[What is required]: Each line below should be written out exactly, with none skipped.

++++ Data supplied ++++

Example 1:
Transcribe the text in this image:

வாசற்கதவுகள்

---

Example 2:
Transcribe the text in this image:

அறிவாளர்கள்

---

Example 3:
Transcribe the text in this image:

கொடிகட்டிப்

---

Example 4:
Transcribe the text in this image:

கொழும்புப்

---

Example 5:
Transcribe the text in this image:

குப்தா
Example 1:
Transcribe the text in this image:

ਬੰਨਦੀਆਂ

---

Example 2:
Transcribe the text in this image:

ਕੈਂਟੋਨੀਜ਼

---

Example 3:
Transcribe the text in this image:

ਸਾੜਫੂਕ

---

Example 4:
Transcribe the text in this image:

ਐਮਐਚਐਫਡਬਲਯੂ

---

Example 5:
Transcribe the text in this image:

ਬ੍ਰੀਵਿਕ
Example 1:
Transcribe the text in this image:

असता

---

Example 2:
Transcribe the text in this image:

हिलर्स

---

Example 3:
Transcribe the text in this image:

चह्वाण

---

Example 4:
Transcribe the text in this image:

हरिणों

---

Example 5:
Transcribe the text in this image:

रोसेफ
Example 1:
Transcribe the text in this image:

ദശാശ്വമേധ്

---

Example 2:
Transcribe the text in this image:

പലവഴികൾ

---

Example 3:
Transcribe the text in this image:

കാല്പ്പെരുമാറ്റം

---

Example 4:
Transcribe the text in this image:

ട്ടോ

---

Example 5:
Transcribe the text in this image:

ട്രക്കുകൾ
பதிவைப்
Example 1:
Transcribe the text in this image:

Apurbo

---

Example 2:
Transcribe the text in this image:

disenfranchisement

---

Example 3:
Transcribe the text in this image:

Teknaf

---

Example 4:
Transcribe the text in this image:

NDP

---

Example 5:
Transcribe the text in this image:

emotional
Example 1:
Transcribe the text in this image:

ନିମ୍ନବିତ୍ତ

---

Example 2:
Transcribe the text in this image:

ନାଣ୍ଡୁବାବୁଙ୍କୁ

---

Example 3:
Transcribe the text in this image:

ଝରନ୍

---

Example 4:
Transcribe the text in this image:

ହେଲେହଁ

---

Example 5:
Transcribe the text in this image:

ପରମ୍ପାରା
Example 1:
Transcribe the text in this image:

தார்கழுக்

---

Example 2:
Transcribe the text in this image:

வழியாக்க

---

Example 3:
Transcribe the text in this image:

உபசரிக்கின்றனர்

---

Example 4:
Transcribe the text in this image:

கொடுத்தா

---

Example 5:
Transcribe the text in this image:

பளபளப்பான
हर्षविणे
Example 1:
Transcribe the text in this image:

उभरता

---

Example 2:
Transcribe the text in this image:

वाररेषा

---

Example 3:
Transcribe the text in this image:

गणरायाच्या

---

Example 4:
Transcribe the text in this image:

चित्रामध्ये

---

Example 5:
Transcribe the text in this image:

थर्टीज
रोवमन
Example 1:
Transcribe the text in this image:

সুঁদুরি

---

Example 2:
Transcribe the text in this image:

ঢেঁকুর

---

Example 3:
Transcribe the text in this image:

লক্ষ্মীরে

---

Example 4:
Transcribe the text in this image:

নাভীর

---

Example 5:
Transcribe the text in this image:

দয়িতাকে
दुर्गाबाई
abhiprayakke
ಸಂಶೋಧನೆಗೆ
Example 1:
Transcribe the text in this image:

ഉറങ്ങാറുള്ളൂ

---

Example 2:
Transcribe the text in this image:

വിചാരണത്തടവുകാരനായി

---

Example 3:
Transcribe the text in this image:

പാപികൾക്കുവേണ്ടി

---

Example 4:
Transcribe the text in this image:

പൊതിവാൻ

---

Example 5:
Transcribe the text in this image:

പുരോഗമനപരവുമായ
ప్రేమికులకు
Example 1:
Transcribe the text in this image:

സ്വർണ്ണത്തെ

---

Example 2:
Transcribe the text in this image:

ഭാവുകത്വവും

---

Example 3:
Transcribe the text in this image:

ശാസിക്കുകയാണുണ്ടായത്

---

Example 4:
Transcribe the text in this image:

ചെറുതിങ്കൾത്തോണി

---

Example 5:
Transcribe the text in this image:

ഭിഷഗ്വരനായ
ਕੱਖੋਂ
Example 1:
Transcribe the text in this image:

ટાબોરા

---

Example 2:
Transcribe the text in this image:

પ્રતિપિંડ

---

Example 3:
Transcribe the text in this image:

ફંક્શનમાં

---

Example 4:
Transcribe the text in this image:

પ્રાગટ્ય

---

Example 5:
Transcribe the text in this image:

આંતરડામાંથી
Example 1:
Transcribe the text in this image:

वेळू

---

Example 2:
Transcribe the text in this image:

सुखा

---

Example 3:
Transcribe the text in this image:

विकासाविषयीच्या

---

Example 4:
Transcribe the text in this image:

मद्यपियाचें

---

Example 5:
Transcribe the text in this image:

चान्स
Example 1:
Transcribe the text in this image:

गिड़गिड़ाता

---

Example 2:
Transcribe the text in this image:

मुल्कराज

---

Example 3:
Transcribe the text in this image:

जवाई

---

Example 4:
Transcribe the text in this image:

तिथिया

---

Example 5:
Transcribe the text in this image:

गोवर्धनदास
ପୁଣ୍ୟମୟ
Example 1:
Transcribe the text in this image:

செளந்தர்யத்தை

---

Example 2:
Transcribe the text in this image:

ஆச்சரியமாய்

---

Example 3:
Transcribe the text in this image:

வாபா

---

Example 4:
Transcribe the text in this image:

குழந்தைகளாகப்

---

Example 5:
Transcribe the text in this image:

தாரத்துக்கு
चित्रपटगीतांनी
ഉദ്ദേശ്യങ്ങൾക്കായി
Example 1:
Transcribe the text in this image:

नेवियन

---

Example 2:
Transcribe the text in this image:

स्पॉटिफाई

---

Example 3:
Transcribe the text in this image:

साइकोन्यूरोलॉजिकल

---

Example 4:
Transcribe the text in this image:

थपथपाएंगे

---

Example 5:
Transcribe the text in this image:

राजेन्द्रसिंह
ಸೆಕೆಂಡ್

++++

[Output]:
Example 1:
Transcribe the text in this image:

வாசற்கதவுகள்

---

Example 2:
Transcribe the text in this image:

அறிவாளர்கள்

---

Example 3:
Transcribe the text in this image:

கொடிகட்டிப்

---

Example 4:
Transcribe the text in this image:

கொழும்புப்

---

Example 5:
Transcribe the text in this image:

குப்தா
Example 1:
Transcribe the text in this image:

ਬੰਨਦੀਆਂ

---

Example 2:
Transcribe the text in this image:

ਕੈਂਟੋਨੀਜ਼

---

Example 3:
Transcribe the text in this image:

ਸਾੜਫੂਕ

---

Example 4:
Transcribe the text in this image:

ਐਮਐਚਐਫਡਬਲਯੂ

---

Example 5:
Transcribe the text in this image:

ਬ੍ਰੀਵਿਕ
Example 1:
Transcribe the text in this image:

असता

---

Example 2:
Transcribe the text in this image:

हिलर्स

---

Example 3:
Transcribe the text in this image:

चह्वाण

---

Example 4:
Transcribe the text in this image:

हरिणों

---

Example 5:
Transcribe the text in this image:

रोसेफ
Example 1:
Transcribe the text in this image:

ദശാശ്വമേധ്

---

Example 2:
Transcribe the text in this image:

പലവഴികൾ

---

Example 3:
Transcribe the text in this image:

കാല്പ്പെരുമാറ്റം

---

Example 4:
Transcribe the text in this image:

ട്ടോ

---

Example 5:
Transcribe the text in this image:

ട്രക്കുകൾ
பதிவைப்
Example 1:
Transcribe the text in this image:

Apurbo

---

Example 2:
Transcribe the text in this image:

disenfranchisement

---

Example 3:
Transcribe the text in this image:

Teknaf

---

Example 4:
Transcribe the text in this image:

NDP

---

Example 5:
Transcribe the text in this image:

emotional
Example 1:
Transcribe the text in this image:

ନିମ୍ନବିତ୍ତ

---

Example 2:
Transcribe the text in this image:

ନାଣ୍ଡୁବାବୁଙ୍କୁ

---

Example 3:
Transcribe the text in this image:

ଝରନ୍

---

Example 4:
Transcribe the text in this image:

ହେଲେହଁ

---

Example 5:
Transcribe the text in this image:

ପରମ୍ପାରା
Example 1:
Transcribe the text in this image:

தார்கழுக்

---

Example 2:
Transcribe the text in this image:

வழியாக்க

---

Example 3:
Transcribe the text in this image:

உபசரிக்கின்றனர்

---

Example 4:
Transcribe the text in this image:

கொடுத்தா

---

Example 5:
Transcribe the text in this image:

பளபளப்பான
हर्षविणे
Example 1:
Transcribe the text in this image:

उभरता

---

Example 2:
Transcribe the text in this image:

वाररेषा

---

Example 3:
Transcribe the text in this image:

गणरायाच्या

---

Example 4:
Transcribe the text in this image:

चित्रामध्ये

---

Example 5:
Transcribe the text in this image:

थर्टीज
रोवमन
Example 1:
Transcribe the text in this image:

সুঁদুরি

---

Example 2:
Transcribe the text in this image:

ঢেঁকুর

---

Example 3:
Transcribe the text in this image:

লক্ষ্মীরে

---

Example 4:
Transcribe the text in this image:

নাভীর

---

Example 5:
Transcribe the text in this image:

দয়িতাকে
दुर्गाबाई
abhiprayakke
ಸಂಶೋಧನೆಗೆ
Example 1:
Transcribe the text in this image:

ഉറങ്ങാറുള്ളൂ

---

Example 2:
Transcribe the text in this image:

വിചാരണത്തടവുകാരനായി

---

Example 3:
Transcribe the text in this image:

പാപികൾക്കുവേണ്ടി

---

Example 4:
Transcribe the text in this image:

പൊതിവാൻ

---

Example 5:
Transcribe the text in this image:

പുരോഗമനപരവുമായ
ప్రేమికులకు
Example 1:
Transcribe the text in this image:

സ്വർണ്ണത്തെ

---

Example 2:
Transcribe the text in this image:

ഭാവുകത്വവും

---

Example 3:
Transcribe the text in this image:

ശാസിക്കുകയാണുണ്ടായത്

---

Example 4:
Transcribe the text in this image:

ചെറുതിങ്കൾത്തോണി

---

Example 5:
Transcribe the text in this image:

ഭിഷഗ്വരനായ
ਕੱਖੋਂ
Example 1:
Transcribe the text in this image:

ટાબોરા

---

Example 2:
Transcribe the text in this image:

પ્રતિપિંડ

---

Example 3:
Transcribe the text in this image:

ફંક્શનમાં

---

Example 4:
Transcribe the text in this image:

પ્રાગટ્ય

---

Example 5:
Transcribe the text in this image:

આંતરડામાંથી
Example 1:
Transcribe the text in this image:

वेळू

---

Example 2:
Transcribe the text in this image:

सुखा

---

Example 3:
Transcribe the text in this image:

विकासाविषयीच्या

---

Example 4:
Transcribe the text in this image:

मद्यपियाचें

---

Example 5:
Transcribe the text in this image:

चान्स
Example 1:
Transcribe the text in this image:

गिड़गिड़ाता

---

Example 2:
Transcribe the text in this image:

मुल्कराज

---

Example 3:
Transcribe the text in this image:

जवाई

---

Example 4:
Transcribe the text in this image:

तिथिया

---

Example 5:
Transcribe the text in this image:

गोवर्धनदास
ପୁଣ୍ୟମୟ
Example 1:
Transcribe the text in this image:

செளந்தர்யத்தை

---

Example 2:
Transcribe the text in this image:

ஆச்சரியமாய்

---

Example 3:
Transcribe the text in this image:

வாபா

---

Example 4:
Transcribe the text in this image:

குழந்தைகளாகப்

---

Example 5:
Transcribe the text in this image:

தாரத்துக்கு
चित्रपटगीतांनी
ഉദ്ദേശ്യങ്ങൾക്കായി
Example 1:
Transcribe the text in this image:

नेवियन

---

Example 2:
Transcribe the text in this image:

स्पॉटिफाई

---

Example 3:
Transcribe the text in this image:

साइकोन्यूरोलॉजिकल

---

Example 4:
Transcribe the text in this image:

थपथपाएंगे

---

Example 5:
Transcribe the text in this image:

राजेन्द्रसिंह
ಸೆಕೆಂಡ್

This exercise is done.